The words felt like a slap. “Says who?” Aoife asked stubbornly.

“The man who decides whether I eat.”

“Well, he’s wrong. What separates you and me is geography and genealogy. That’s it.”

“You’re naive if you think the rest of the world thinks the way you do.”

Aoife pressed on anyway. “They want us to think that the emperor, the lords, are better than us, but they’re people, like you and me.”

“If you keep talking like that, you’ll get someone hurt.”

Aoife stopped pumping and moved to look at James’ arm.

“We should get this dry and wrap it,” she said, dropping the previous subject. “Do you have bandages?”

James nodded. “This way.”

He led her through the servants’ hall to a small room with shelves on all sides and a table in the middle. A workroom, though Aoife couldn’t say for what.

James indicated the bandages on a high shelf and Aoife reached a few down, spotting folded towels next to them.

James sat down at the table and she dried the skin around the burn gently.

“You shouldn’t work today,” she said. “You need rest.”

James stared at her, almost pityingly. “I’m expected to serve at breakfast.”

“I’ll explain to Lord Halverton. He’ll understand you had an accident.”

He gave her that look, Cormac’s look, the one that told her she’d missed something obvious.

Aoife’s stomach dropped.

“He already knows, doesn’t he?”

James didn’t speak. He didn’t need to.

“He did this,” Aoife said, comprehension dawning. “Why?”

James laughed. “My mistake at dinner. With the wine.”

Aoife frowned, thinking back. “But you didn’t make a mistake. Lord Severcombe spilled it.”

“The dress was ruined. Someone had to answer for it.”

“It was an accident. His accident.”

James’ gaze was intense as he studied her. “You’re angry?”

“I’m furious. How dare he?”

James laughed again. It unsettled Aoife.

“You really don’t have a clue how the world works.”

Aoife’s shackles rose. Too many people were treating her like a child: Cormac, Halverton, and now James. She forced herself not to get defensive.

“Then tell me.”

“It doesn’t matter whose fault it is. Someone has to pay, and it’ll never be the lords.”

Aoife sat down on the table next to him. “And no one tries to stop it?”

“And risk being punished too? No.”

For a long moment she sat there, trembling with fury she couldn’t spend at the injustice of it all.
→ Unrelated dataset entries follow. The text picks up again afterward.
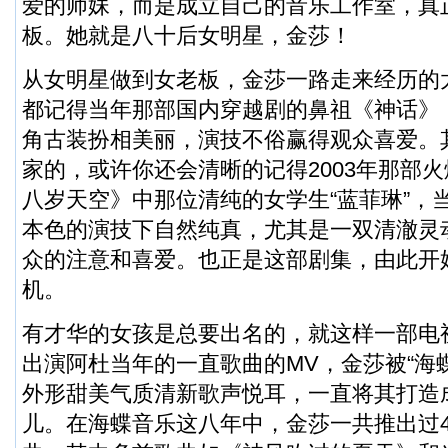
爱的师妹，而是成立自己的音乐工作室，真
板。她就是八十后女明星，金莎！
从女明星做到女老板，金莎一路走来经历的
都记得当年那部国内穿越剧的鼻祖《神话》
角古装扮相美丽，演技不俗赢得观众喜爱。
家的，或许你还会清晰的记得2003年那部
八岁天空》中那位清纯的女学生“蓝菲琳”，
本色的演技下自然纯真，尤其是一双清澈灵
众的注意和喜爱。也正是这部剧集，由此开
机。
有才华的女孩是总要出名的，就这样一部电
出演阿杜当年的一直歌曲的MV，金莎被“海
外形甜美气质清新歌声悦耳，一直将其打造
儿。在海蝶音乐这八年中，金莎一共推出过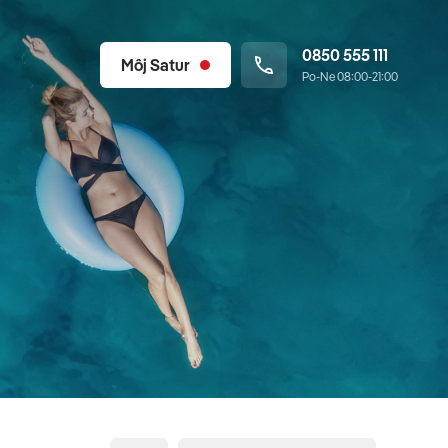
0850 555 111
Môj Satur
Po-Ne 08:00-21:00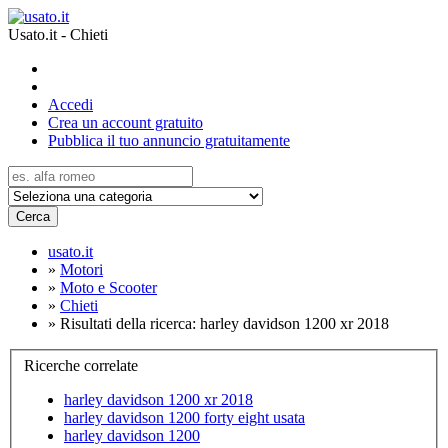
Usato.it - Chieti
Accedi
Crea un account gratuito
Pubblica il tuo annuncio gratuitamente
Cerca
usato.it
»
Motori
»
Moto e Scooter
»
Chieti
»
Risultati della ricerca: harley davidson 1200 xr 2018
Ricerche correlate
harley davidson 1200 xr 2018
harley davidson 1200 forty eight usata
harley davidson 1200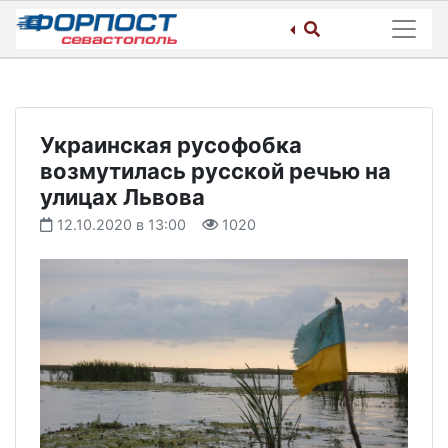
Skip
to
content
Украинская русофобка
возмутилась русской речью на
улицах Львова
12.10.2020 в 13:00
1020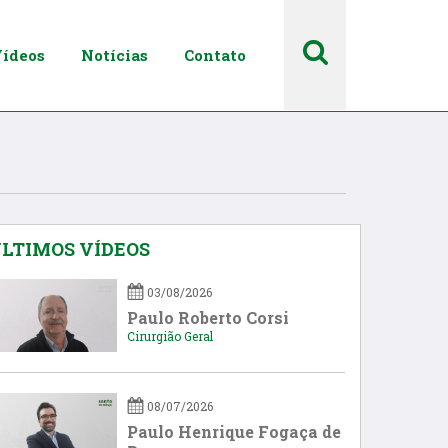
ídeos
Notícias
Contato
LTIMOS VÍDEOS
03/08/2026
Paulo Roberto Corsi
Cirurgião Geral
08/07/2026
Paulo Henrique Fogaça de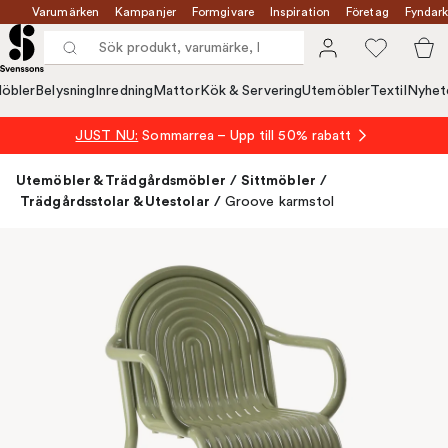
Varumärken
Kampanjer
Formgivare
Inspiration
Företag
Fyndark
öbler
Belysning
Inredning
Mattor
Kök & Servering
Utemöbler
Textil
Nyhet
JUST NU:
Sommarrea – Upp till 50% rabatt
Utemöbler & Trädgårdsmöbler
/
Sittmöbler
/
Trädgårdsstolar & Utestolar
/
Groove karmstol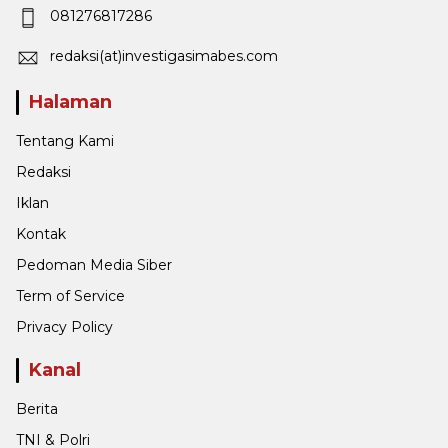
081276817286
redaksi(at)investigasimabes.com
Halaman
Tentang Kami
Redaksi
Iklan
Kontak
Pedoman Media Siber
Term of Service
Privacy Policy
Kanal
Berita
TNI & Polri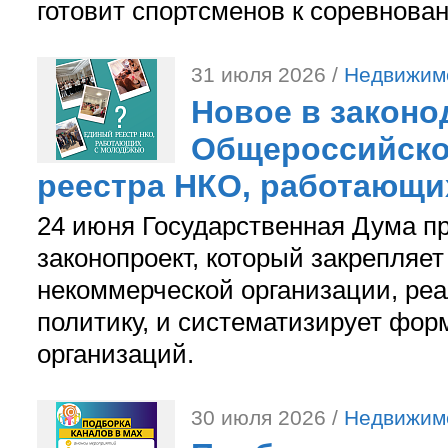
готовит спортсменов к соревнова
31 июля 2026 /
Недвижим
Новое в законо
Общероссийско
реестра НКО, работающи
24 июня Государственная Дума п
законопроект, который закрепляет
некоммерческой организации, р
политику, и систематизирует фор
организаций.
30 июля 2026 /
Недвижим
The image of the bruise on James’ wrist floated into her mind.

“Your bruised wrist last week, that was Halverton too, wasn’t it?”

His eyes narrowed. “It was.”

“And that wasn’t your fault either?”

James made a noncommittal noise. “Depends on who you ask.”

She watched him, waiting to see if he would say more.

“I was the one who told Lord Halverton you’d taken your things.” He looked her in the eyes as he said it, defiant, as though he didn’t regret it, even now.

“Why would he…?” Aoife interrupted her own question as she remembered Halverton’s words that day ‘Do it again, and you will face the consequences.’ She hadn’t understood the emphasis at the time. She did now.

“I’m sorry.”

James looked at her, stunned. “For what?”

This man was an enigma. “I’m the reason he beat you.”

James didn’t respond.

“Do you want me to take a look at that wrist now?”

“No, it’s fine, good as new.”

Aoife held out her hands, and reluctantly, James laid his wrist across her palms. She pushed the sleeve up to reveal the faded yellow bruising. He was right. It looked better. There wasn’t anything she could do for it.

Now she was looking more closely, she could see evidence of other injuries: small scars and bigger ones. How long had this been going on?

James pulled his arm away, sliding the sleeve down quickly. “See, it’s fine.”

Aoife stared at him. “How old are you?”

He looked surprised by the question. “22, why?”

“Same as me. How long have you worked here?”